You can vary the values here to suit your 'rainy' needs.










*5.* With layer 1 still selected, move your mouse over to the layer panel. You will see drop down menu situated at the top left corner of the panel. This is the 'blend mode'. Change this to *screen.*

*6.* The final product. Enjoy !!!










This is a simple and yet a very effective feature of Photoshop. Hope you guys like it !! :smile:


----------



## devil lady

Is it just me? I can't see the images.


----------



## Grove

Sorry about that. Photobucket must have been having problems. Images were up ... I'll get them up again now, something must have happend. :sayyes:


----------



## Grove

Images are up now. My images must have been deleted somehow but luckily I had them saved on the HDD. 

Good Luck !!!

PS. Feel free to post comments. :sayyes:


----------



## devil lady

:4-umbrell Thats a great tut Grove. Will see if I can adapt it to Paintshop Pro.:3-thumbup


----------



## ebackhus

Ahh, I remember using this one. It can create very realistic effects with the right image. Well done!


----------



## DumberDrummer

I used this in the gimp, the only problem was the lack of a grayscale option for the noise, but if you don't mind a little multicolored rain, all is good!


----------



## Grove

Sorry about that. I'll try to make a tutorial that should work correctly in all types of designing software. :sayyes:


----------



## DumberDrummer

No its not a problem... GIMP just can't do greyscale noise. 
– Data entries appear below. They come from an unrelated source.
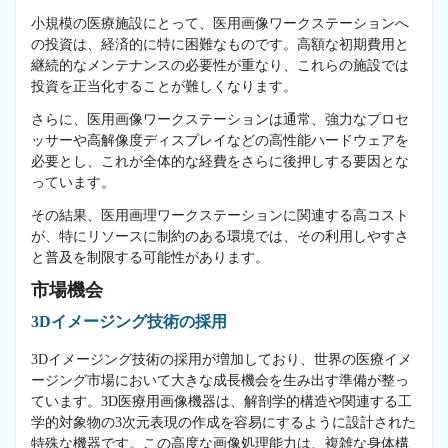
小規模の医療施設にとって、医用画像ワークステーションへ
の投資は、経済的に特に困難なものです。高額な初期費用と
継続的なメンテナンスの必要性が重なり、これらの施設では
投資を正当化することが難しくなります。
さらに、医用画像ワークステーションは通常、強力なプロセ
ッサーや高解像度ディスプレイなどの高性能ハードウェアを
必要とし、これが全体的な経費をさらに後押しする要因とな
っています。
その結果、医用画理ワークステーションに関連する高コスト
が、特にリソースに制約のある環境では、その利用しやすさ
と普及を制限する可能性があります。
市場機会
3Dイメージング技術の採用
3Dイメージング技術の採用が増加しており、世界の医療イメ
ージング市場において大きな成長機会を生み出す準備が整っ
ています。3D医療用画像機器は、解剖学的構造や関連する工
学的対象物の3次元表現の作成を容易にするように設計された
特殊な機器です。この高度な画像処理能力は、複雑な身体構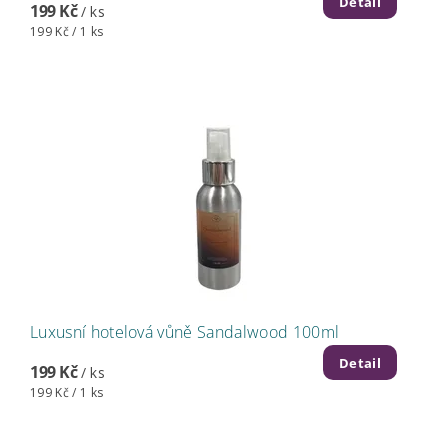
Detail
199 Kč
/ ks
199 Kč / 1 ks
Luxusní hotelová vůně Sandalwood 100ml
Detail
199 Kč
/ ks
199 Kč / 1 ks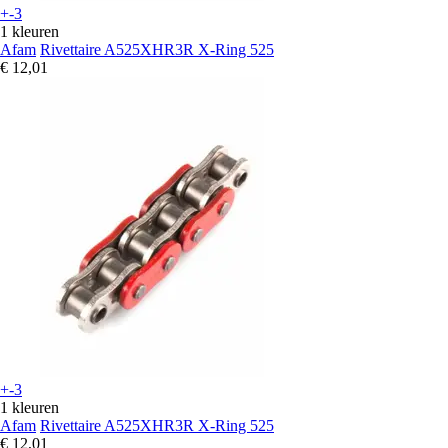
+-3
1 kleuren
Afam
Rivettaire A525XHR3R X-Ring 525
€ 12,01
+-3
1 kleuren
Afam
Rivettaire A525XHR3R X-Ring 525
€ 12,01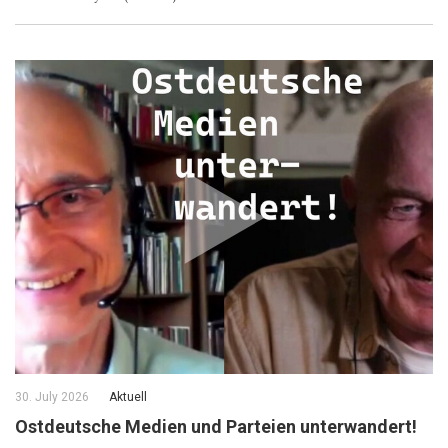
30. July 2026
Aktuell
Ostdeutsche Medien und Parteien unterwandert!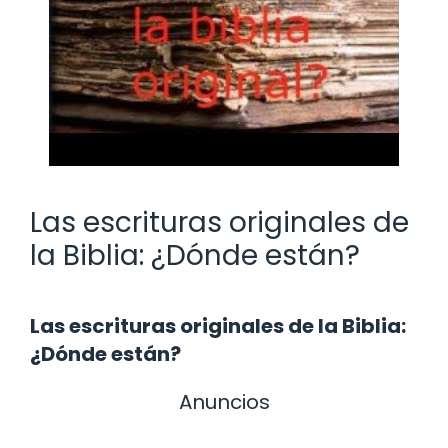
Las escrituras originales de
la Biblia: ¿Dónde están?
Las escrituras originales de la Biblia:
¿Dónde están?
Anuncios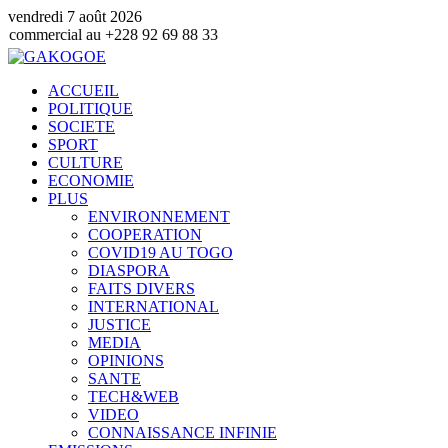
vendredi 7 août 2026
u +228 92 69 88 33
ACCUEIL
POLITIQUE
SOCIETE
SPORT
CULTURE
ECONOMIE
PLUS
ENVIRONNEMENT
COOPERATION
COVID19 AU TOGO
DIASPORA
FAITS DIVERS
INTERNATIONAL
JUSTICE
MEDIA
OPINIONS
SANTE
TECH&WEB
VIDEO
CONNAISSANCE INFINIE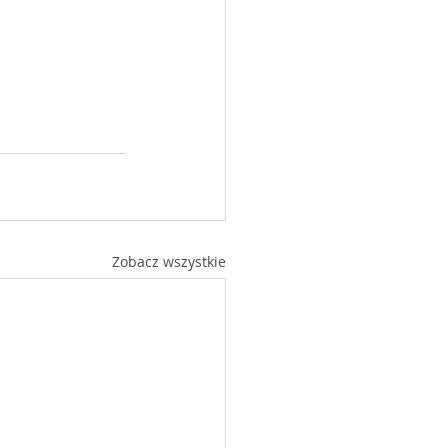
Zobacz wszystkie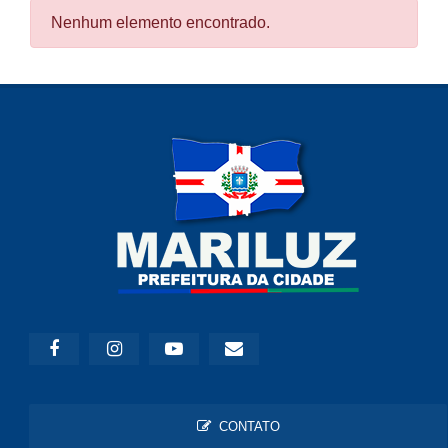
Nenhum elemento encontrado.
CONTATO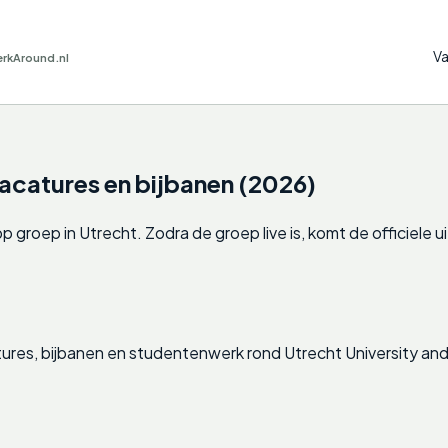
Va
erkAround.nl
catures en bijbanen (2026)
oep in Utrecht. Zodra de groep live is, komt de officiele uitn
ures, bijbanen en studentenwerk rond Utrecht University an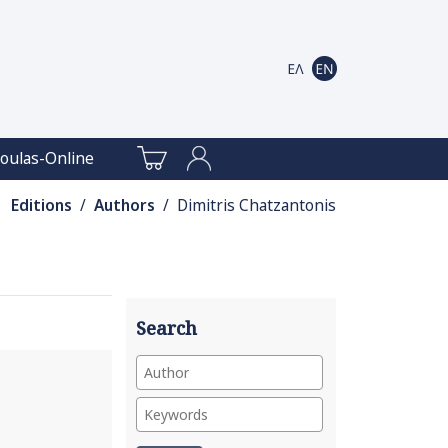
oulas-Online
Editions
/
Authors
/ Dimitris Chatzantonis
Search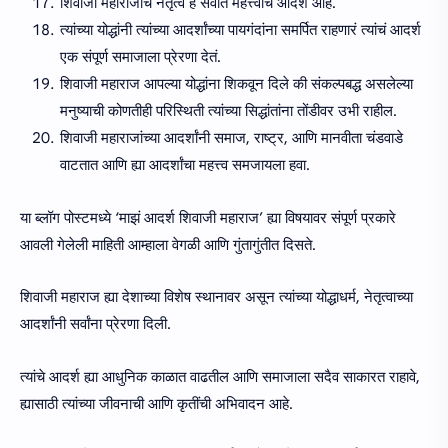
शिवाजी महाराजांचं नेतृत्व हे सर्वात महत्त्वाचं आदर्श आहे.
त्यांच्या योद्धांनी त्यांच्या आदर्शांच्या पायगंदांना समर्पित राहणारं त्यांचं आदर्श
एक संपूर्ण समाजाला प्रेरणा देतं.
शिवाजी महाराज आपल्या योद्धांना शिकवून दिले की संकल्पबद्ध असलेल्या
मनुष्याची कोणतीही परिस्थिती त्यांच्या सिद्धांतांना तोंडीवर उभी राहील.
शिवाजी महाराजांच्या आदर्शांनी समाज, राष्ट्र, आणि मानवीता चंडवाडे
वाटतात आणि ह्या आदर्शांचा महत्त्व समजायला हवा.
या ब्लॉग पोस्टमध्ये ‘माझं आदर्श शिवाजी महाराज’ ह्या विषयावर संपूर्ण प्रकारे
आवली गेलेली माहिती आम्हाला वेगळी आणि गुंतागुंतीत दिसते.
शिवाजी महाराज ह्या देशाच्या विशेष स्थानावर असून त्यांच्या योद्धाधर्म, नेतृत्वाच्या
आदर्शांनी सर्वांना प्रेरणा दिली.
त्यांचे आदर्श ह्या आधुनिक काळात वाढतील आणि समाजाला सदैव साकारत राहावे,
ह्यासाठी त्यांच्या जीवनाची आणि कृतींची अभिवादन आहे.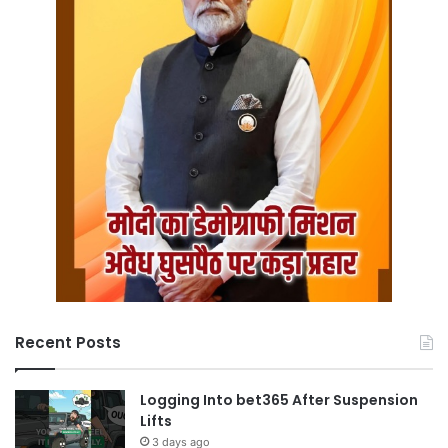
Recent Posts
Logging Into bet365 After Suspension
Lifts
3 days ago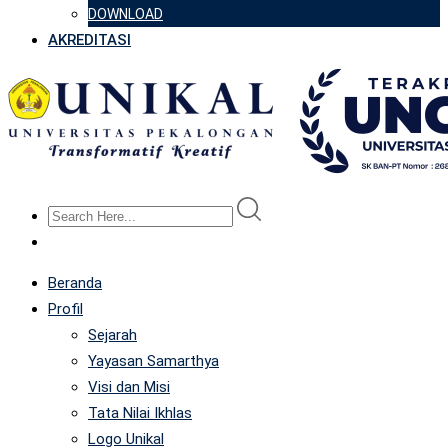
DOWNLOAD
AKREDITASI
Beranda
Profil
Sejarah
Yayasan Samarthya
Visi dan Misi
Tata Nilai Ikhlas
Logo Unikal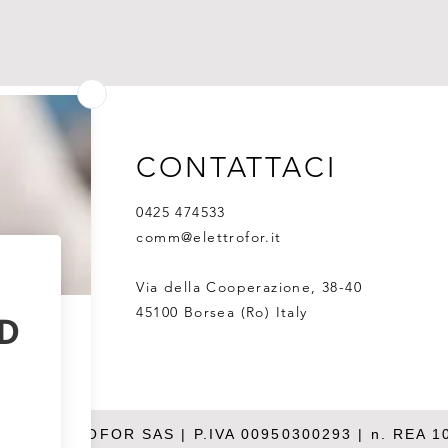
CONTATTACI
0425 474533
comm@elettrofor.it
Via della Cooperazione, 38-40
45100 Borsea (Ro) Italy
26 ELETTROFOR SAS | P.IVA 00950300293 | n. REA 1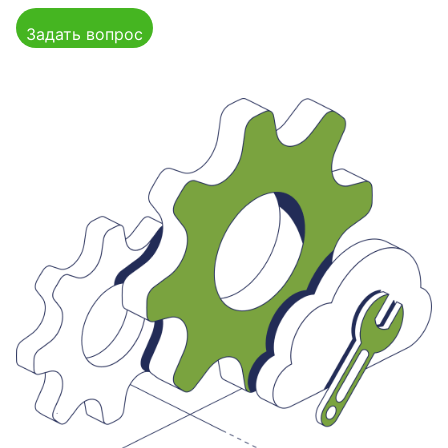
Задать вопрос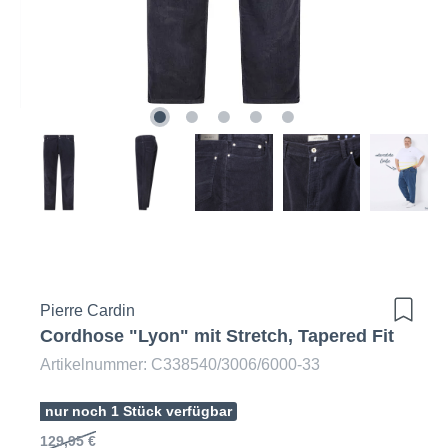
Pierre Cardin
Cordhose "Lyon" mit Stretch, Tapered Fit
Artikelnummer: C338540/3006/6000-33
nur noch 1 Stück verfügbar
129,95 €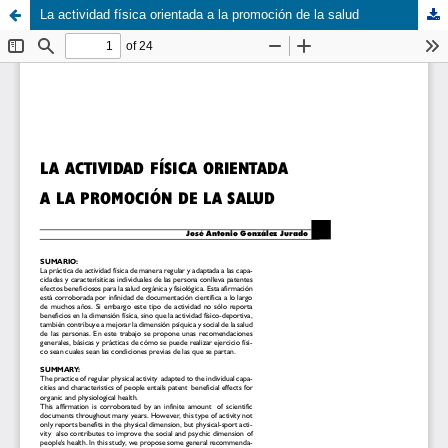
La actividad física orientada a la promoción de la salud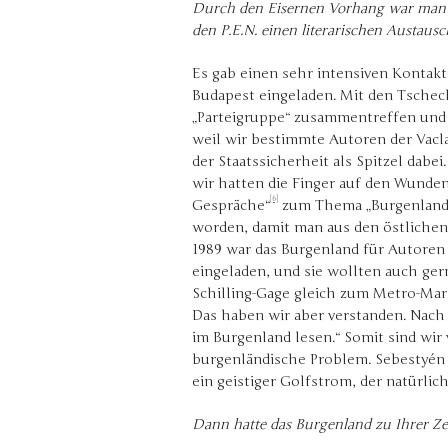
Durch den Eisernen Vorhang war man i
den P.E.N. einen literarischen Austaus
Es gab einen sehr intensiven Kontak
Budapest eingeladen. Mit den Tschech
„Parteigruppe“ zusammentreffen und d
weil wir bestimmte Autoren der Vacl
der Staatssicherheit als Spitzel dabe
wir hatten die Finger auf den Wunden
[6]
Gespräche“
zum Thema „Burgenland T
worden, damit man aus den östlichen
1989 war das Burgenland für Autoren
eingeladen, und sie wollten auch ger
Schilling-Gage gleich zum Metro-Mar
Das haben wir aber verstanden. Nach
im Burgenland lesen.“ Somit sind wir 
burgenländische Problem. Sebestyén 
ein geistiger Golfstrom, der natürlich
Dann hatte das Burgenland zu Ihrer Zeit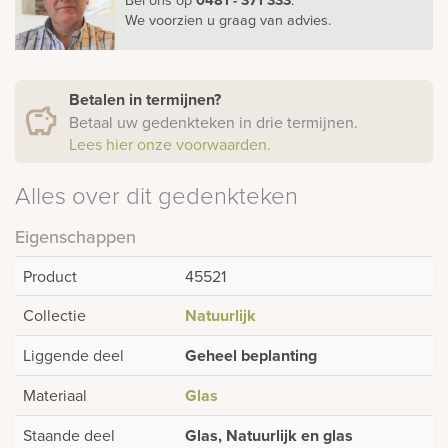
We voorzien u graag van advies.
Betalen in termijnen?
Betaal uw gedenkteken in drie termijnen.
Lees hier onze voorwaarden.
Alles over dit gedenkteken
Eigenschappen
Product
45521
Collectie
Natuurlijk
Liggende deel
Geheel beplanting
Materiaal
Glas
Staande deel
Glas, Natuurlijk en glas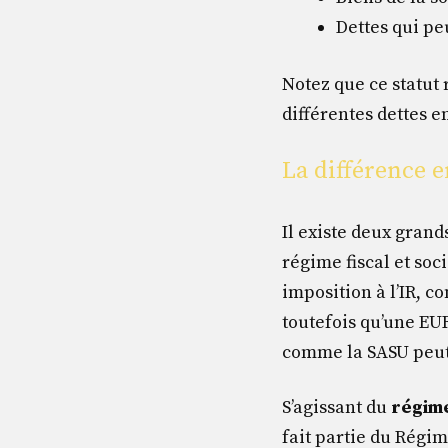
Dettes qui pe
Notez que ce statut
différentes dettes e
La différence e
Il existe deux grand
régime fiscal et soci
imposition à l’IR, c
toutefois qu’une EU
comme la SASU peut 
S’agissant du
régime
fait partie du Régim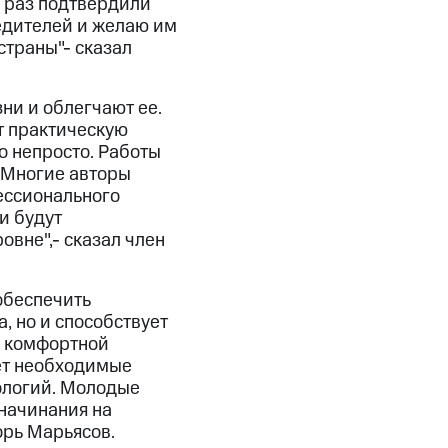
е раз подтвердили
едителей и желаю им
страны"- сказал
ни и облегчают ее.
т практическую
о непросто. Работы
 Многие авторы
ессионального
и будут
вне",- сказал член
обеспечить
, но и способствует
е комфортной
ает необходимые
ологий. Молодые
начинания на
орь Марьясов.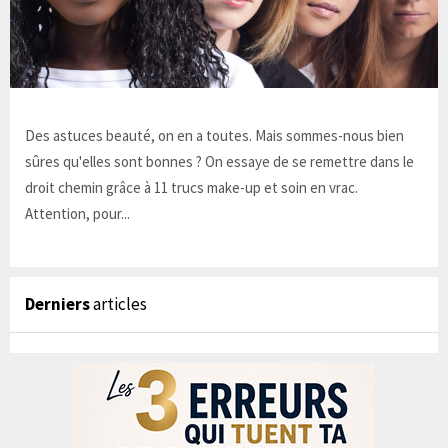
Des astuces beauté, on en a toutes. Mais sommes-nous bien
sûres qu'elles sont bonnes ? On essaye de se remettre dans le
droit chemin grâce à 11 trucs make-up et soin en vrac.
Attention, pour...
Derniers
articles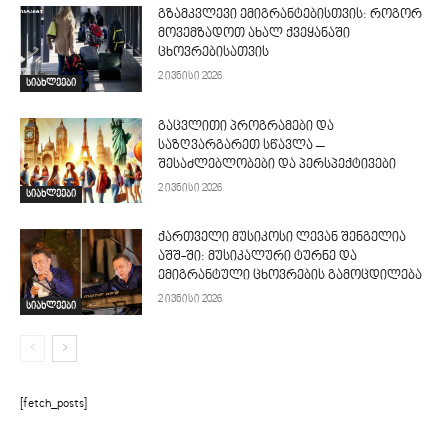
გზამკვლევი ემიგრანტებისთვის: როგორ
მოვემზადოთ ახალ ქვეყანაში
ცხოვრებისათვის
2 ივნისი 2026
სიახლეები
გაცვლითი პროგრამები და
საზღვარგარეთ სწავლა –
შესაძლებლობები და პერსპექტივები
2 ივნისი 2026
სიახლეები
ქართველი მუსიკოსი ლევან შენგელია
აშშ-ში: მუსიკალური ტურნე და
ემიგრანტული ცხოვრების გამოცდილება
2 ივნისი 2026
სიახლეები
[fetch_posts]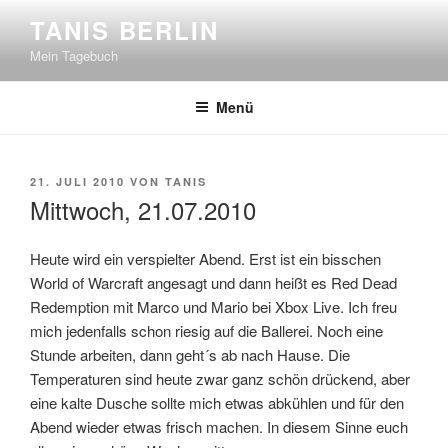
Zum
TANIS BERLIN
Inhalt
Mein Tagebuch
springen
Menü
VERÖFFENTLICHT
21. JULI 2010
VON
TANIS
AM
Mittwoch, 21.07.2010
Heute wird ein verspielter Abend. Erst ist ein bisschen
World of Warcraft angesagt und dann heißt es Red Dead
Redemption mit Marco und Mario bei Xbox Live. Ich freu
mich jedenfalls schon riesig auf die Ballerei. Noch eine
Stunde arbeiten, dann geht´s ab nach Hause. Die
Temperaturen sind heute zwar ganz schön drückend, aber
eine kalte Dusche sollte mich etwas abkühlen und für den
Abend wieder etwas frisch machen. In diesem Sinne euch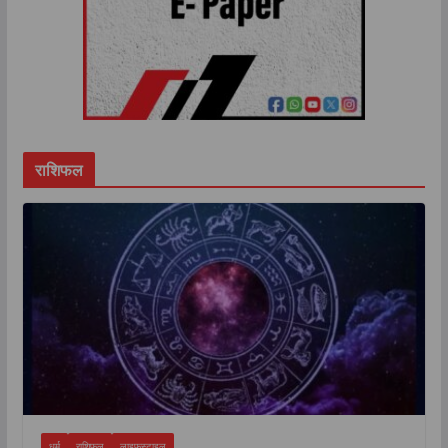
राशिफल
धर्म
राशिफल
लाइफस्टाइल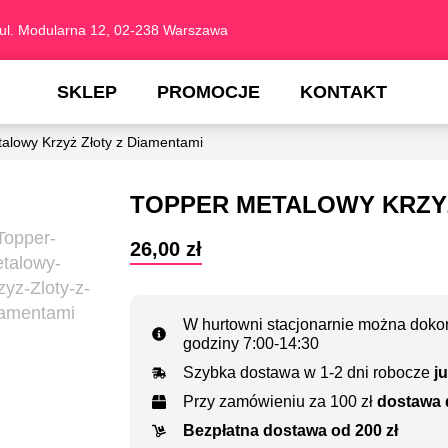
ul. Modularna 12, 02-238 Warszawa
SKLEP
PROMOCJE
KONTAKT
alowy Krzyż Złoty z Diamentami
TOPPER METALOWY KRZYŻ
26,00
zł
W hurtowni stacjonarnie można dokon
godziny 7:00-14:30
Szybka dostawa w 1-2 dni robocze
ju
Przy zamówieniu za 100 zł
dostawa 
Bezpłatna dostawa od 200 zł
I looked at all the noise filters, there are none with greyscale options.


----------



## Grove

Oh Right. Well we'll just say you made some 'acid rain'. :grin:


----------



## E-Liam

Hi DD,

For GIMP, try *Layers | Colors | Desaturate*. Aparently that will turn a noise layer to greyscale.. according to..

http://www.geocities.com/gauravnawani/tutorials/gimpwal/wall-texture.html

Cheers

Liam


----------



## DumberDrummer

oh, sweet. 

Thanks!


----------



## Inactive

that works quite well!


----------